Glycoalkaloid content in potatos is increased by exposure to light, physical damage and age. The green colour is not a reliable guide to saponin content ie if it ain't green it can still contain significant amounts of saponin.
Cooking at high temperatures, over 170 °C reduces gylcoalkaloid content but, depending on the original concentration prior to cooking, substantial quantities may remain. So, fire is also needed before significant consumption of potato can occur that will mostly avoid acute toxicity ie temporary or permanent adverse effects shortly after eating (including death). No one should ever eat raw potato. But through avoiding light and through cooking may not be sufficient.
While cooked potato flesh has 20-200 mg/kg of glycoalkaloid, a cooked green tuber contains ~250+ mg/kg, and cooked skins ~1500 mg/kg. 200mg/kg was used as a safety standard by the industry for many years but, many scientists believe that the figure should be substantially reduced perhaps to around ~50mg/kg.
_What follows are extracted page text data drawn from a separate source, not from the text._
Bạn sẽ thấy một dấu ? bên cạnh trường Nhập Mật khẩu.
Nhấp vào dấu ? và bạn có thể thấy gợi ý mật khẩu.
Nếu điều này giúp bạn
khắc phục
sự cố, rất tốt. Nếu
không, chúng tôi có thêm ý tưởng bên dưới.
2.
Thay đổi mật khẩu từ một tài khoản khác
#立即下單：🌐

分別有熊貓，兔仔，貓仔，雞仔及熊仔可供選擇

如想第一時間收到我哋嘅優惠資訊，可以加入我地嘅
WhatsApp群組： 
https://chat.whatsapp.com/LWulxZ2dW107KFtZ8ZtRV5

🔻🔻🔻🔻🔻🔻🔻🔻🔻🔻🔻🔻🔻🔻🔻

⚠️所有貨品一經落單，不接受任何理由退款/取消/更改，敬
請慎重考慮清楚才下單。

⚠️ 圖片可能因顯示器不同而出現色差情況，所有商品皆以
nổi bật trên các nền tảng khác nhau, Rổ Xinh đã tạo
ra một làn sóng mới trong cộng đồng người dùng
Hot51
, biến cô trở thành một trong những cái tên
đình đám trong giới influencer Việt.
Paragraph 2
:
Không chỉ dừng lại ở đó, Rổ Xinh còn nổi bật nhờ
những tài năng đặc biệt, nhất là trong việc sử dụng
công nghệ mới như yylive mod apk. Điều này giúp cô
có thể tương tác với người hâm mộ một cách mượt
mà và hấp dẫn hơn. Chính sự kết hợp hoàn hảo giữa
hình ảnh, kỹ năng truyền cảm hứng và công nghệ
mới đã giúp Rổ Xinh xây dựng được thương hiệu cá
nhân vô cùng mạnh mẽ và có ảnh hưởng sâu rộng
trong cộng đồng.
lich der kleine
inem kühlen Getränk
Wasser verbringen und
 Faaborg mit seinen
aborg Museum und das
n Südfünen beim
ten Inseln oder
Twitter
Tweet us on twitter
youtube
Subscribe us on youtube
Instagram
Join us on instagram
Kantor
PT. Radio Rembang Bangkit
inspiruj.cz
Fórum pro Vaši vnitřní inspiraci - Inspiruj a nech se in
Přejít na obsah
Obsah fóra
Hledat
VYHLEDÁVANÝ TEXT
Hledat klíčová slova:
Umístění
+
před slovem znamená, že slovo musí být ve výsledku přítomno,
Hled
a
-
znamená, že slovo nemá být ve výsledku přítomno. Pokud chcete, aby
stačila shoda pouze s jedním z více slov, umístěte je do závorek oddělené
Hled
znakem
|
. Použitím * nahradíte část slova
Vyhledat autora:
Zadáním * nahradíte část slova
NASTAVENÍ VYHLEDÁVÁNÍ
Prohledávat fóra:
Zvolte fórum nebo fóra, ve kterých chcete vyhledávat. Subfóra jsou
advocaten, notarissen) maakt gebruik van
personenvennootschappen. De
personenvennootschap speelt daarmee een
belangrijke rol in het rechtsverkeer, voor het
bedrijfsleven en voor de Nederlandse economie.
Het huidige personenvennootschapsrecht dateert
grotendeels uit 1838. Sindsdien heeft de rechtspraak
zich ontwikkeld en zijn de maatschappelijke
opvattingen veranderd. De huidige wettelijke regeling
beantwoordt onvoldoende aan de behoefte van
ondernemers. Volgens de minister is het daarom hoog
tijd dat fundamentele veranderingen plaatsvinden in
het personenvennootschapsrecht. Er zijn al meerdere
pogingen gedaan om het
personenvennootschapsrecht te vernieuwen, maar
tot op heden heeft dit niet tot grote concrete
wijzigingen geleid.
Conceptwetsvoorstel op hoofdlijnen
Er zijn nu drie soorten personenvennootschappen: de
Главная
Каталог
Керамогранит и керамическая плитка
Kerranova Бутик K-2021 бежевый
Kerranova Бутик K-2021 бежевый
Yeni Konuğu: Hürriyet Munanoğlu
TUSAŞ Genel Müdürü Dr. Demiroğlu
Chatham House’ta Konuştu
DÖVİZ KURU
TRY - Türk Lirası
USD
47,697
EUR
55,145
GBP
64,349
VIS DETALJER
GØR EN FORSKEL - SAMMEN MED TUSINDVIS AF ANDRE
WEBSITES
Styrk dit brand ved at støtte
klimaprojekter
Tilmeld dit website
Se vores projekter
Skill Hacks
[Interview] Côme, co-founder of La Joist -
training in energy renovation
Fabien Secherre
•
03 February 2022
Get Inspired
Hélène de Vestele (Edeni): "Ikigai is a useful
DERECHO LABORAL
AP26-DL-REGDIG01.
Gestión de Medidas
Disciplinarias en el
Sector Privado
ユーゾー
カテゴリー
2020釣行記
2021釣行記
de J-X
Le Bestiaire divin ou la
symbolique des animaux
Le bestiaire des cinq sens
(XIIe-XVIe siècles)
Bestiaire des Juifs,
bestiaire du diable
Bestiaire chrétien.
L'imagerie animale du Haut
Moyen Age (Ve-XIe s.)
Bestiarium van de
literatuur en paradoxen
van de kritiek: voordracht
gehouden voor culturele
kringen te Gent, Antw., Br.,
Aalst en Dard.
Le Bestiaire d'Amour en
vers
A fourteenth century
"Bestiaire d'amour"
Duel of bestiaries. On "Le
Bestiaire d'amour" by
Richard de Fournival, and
You can see that many potato foods will exceed these numbers.
Google around if you want more data around this theme.
Potato glycoalkaloids increase intestinal permeability, which allows foreign compounds to gain access to the blood and body tissues, and if consumed over a long time this will contribute to chronic inflammation and associated diseases such as cancer, autoimmune disease, cardiovascular disease and diseases arising from insulin resistance.
Potatoes also contain significant amounts of lectin. This lectin almost certainly resists degradation by gut enzymes, passes thru the gut barrier and bind tissues inside our bodies. It is believed that lectins such as potato lectin play a role in autoimmune and allergic processes.
It is to be noted that from the bodies perspective it is always the total dose that is important. So, in relation to intestinal permeability it is the total dose of substances that increase intestinal permeability (eg saponins, gluten (wheat etc) etc)
and those factors that tend to reduce intestinal permeability (eg vitamin D via zonulin tightens up junctions between intestinal lining "barrier" cells). Similarly, in relation to lectin load it is the total body load that is important and lections are found various other foods eg gluten is also a lectin.
- humans only domesticated the potato 7,000 to 10,000 years ago, in a smallish part of the South American continent and consumption would have been limited to a few months of the year due seasonal nature of crop and hazards of storage (ie increased saponins). Widespread distribution and consumption of the potato by European humans has only occurred for <400 years.
- potato's have a glycemic index as high as refined sugar.
- potato's contain saponins and lectins in sufficient amounts to exert chronic effects over a period of time including reduced intestinal permeability, chronic inflammation etc
Potato's are not paleo. Optimists can reserve them as a treat ie the 10-15percent of "fun" foods that some versions of the paleo - primal diet permit........ If you have any susceptibility to active disease processes, particularly if increased intestinal permeability, chronic inflammation, allergy\ immune response, hyperinsulemic response etc are component then potatos are likely to exert an additive or synergistic effect in relation to other risk factors.
Why not find a substitute for potatos? For example, sweet potatos, pumpkin, carrots etc do not contain significant quantities of lections or glycoalkaloids and have lower glycemic index values.